ASSIGNED TASK: The following data has a line with "- ✅ **User Management**" and a line with "### **👔 Manager Role**". Write out exactly those lines and all the lines between them.

INPUT RECORDS:
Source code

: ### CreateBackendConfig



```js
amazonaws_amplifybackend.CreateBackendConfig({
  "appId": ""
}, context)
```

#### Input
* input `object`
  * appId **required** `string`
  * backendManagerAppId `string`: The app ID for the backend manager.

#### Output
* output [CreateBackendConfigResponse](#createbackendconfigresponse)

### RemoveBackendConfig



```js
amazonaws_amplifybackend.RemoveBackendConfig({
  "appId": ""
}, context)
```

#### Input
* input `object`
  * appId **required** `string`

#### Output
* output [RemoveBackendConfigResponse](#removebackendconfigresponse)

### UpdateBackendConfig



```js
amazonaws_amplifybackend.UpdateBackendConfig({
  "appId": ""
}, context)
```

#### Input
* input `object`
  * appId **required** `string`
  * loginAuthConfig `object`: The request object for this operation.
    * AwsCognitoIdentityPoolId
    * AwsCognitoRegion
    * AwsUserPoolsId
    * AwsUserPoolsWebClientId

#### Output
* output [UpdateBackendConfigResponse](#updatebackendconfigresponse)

==

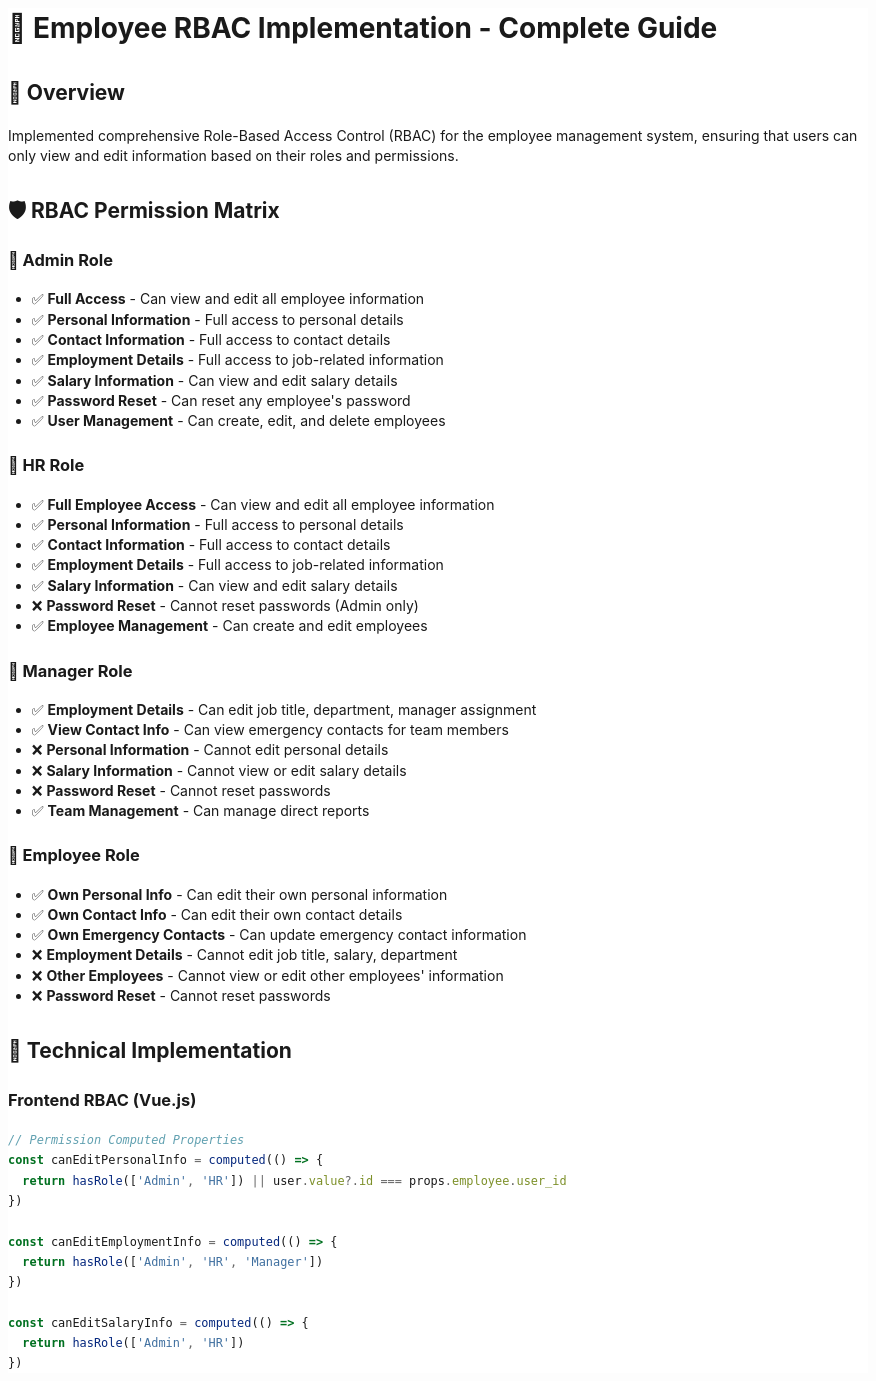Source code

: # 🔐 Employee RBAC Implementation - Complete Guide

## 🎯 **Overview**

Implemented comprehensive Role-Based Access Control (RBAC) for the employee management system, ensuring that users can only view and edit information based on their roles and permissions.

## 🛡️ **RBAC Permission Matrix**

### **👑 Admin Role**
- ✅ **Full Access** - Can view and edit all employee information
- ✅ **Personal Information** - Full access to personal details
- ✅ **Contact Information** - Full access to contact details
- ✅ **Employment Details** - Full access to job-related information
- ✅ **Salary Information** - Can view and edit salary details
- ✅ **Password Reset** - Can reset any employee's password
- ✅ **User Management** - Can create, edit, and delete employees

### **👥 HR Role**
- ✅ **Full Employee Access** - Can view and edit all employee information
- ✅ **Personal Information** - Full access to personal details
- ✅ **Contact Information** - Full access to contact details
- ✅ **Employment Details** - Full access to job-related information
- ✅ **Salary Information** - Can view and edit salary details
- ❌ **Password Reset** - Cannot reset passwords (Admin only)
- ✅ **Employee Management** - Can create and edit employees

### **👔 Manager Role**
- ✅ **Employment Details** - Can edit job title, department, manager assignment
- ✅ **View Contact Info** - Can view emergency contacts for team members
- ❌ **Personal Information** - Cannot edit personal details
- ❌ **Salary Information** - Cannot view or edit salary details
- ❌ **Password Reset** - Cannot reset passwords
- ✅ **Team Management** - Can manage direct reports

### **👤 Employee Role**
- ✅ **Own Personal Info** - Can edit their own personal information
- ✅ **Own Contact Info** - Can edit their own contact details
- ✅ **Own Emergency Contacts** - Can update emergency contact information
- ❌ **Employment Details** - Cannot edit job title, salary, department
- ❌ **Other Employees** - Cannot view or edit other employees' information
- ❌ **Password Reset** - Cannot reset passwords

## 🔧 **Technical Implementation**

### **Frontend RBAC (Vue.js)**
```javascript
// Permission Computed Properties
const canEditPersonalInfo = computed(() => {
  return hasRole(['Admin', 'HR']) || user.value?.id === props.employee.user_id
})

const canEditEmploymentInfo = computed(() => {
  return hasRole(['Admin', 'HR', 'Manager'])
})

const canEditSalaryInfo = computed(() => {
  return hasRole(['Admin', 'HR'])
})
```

WRITTEN RESPONSE:
- ✅ **User Management** - Can create, edit, and delete employees

### **👥 HR Role**
- ✅ **Full Employee Access** - Can view and edit all employee information
- ✅ **Personal Information** - Full access to personal details
- ✅ **Contact Information** - Full access to contact details
- ✅ **Employment Details** - Full access to job-related information
- ✅ **Salary Information** - Can view and edit salary details
- ❌ **Password Reset** - Cannot reset passwords (Admin only)
- ✅ **Employee Management** - Can create and edit employees

### **👔 Manager Role**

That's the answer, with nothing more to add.